── INPUT RECORDS

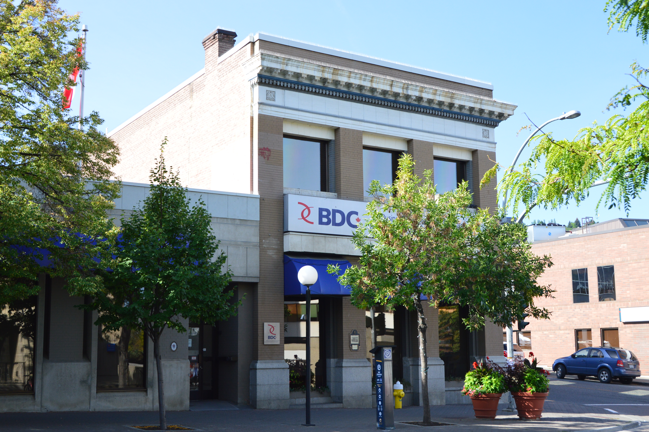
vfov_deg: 30.8
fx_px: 784
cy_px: 216
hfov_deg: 45.0
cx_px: 324
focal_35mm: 44
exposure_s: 1/80
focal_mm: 29
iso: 400
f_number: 8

────

*TASK DESCRIPTION*
Word for word, print every record, and leave out any picture.

*EXERCISE SOLUTION*
vfov_deg: 30.8
fx_px: 784
cy_px: 216
hfov_deg: 45.0
cx_px: 324
focal_35mm: 44
exposure_s: 1/80
focal_mm: 29
iso: 400
f_number: 8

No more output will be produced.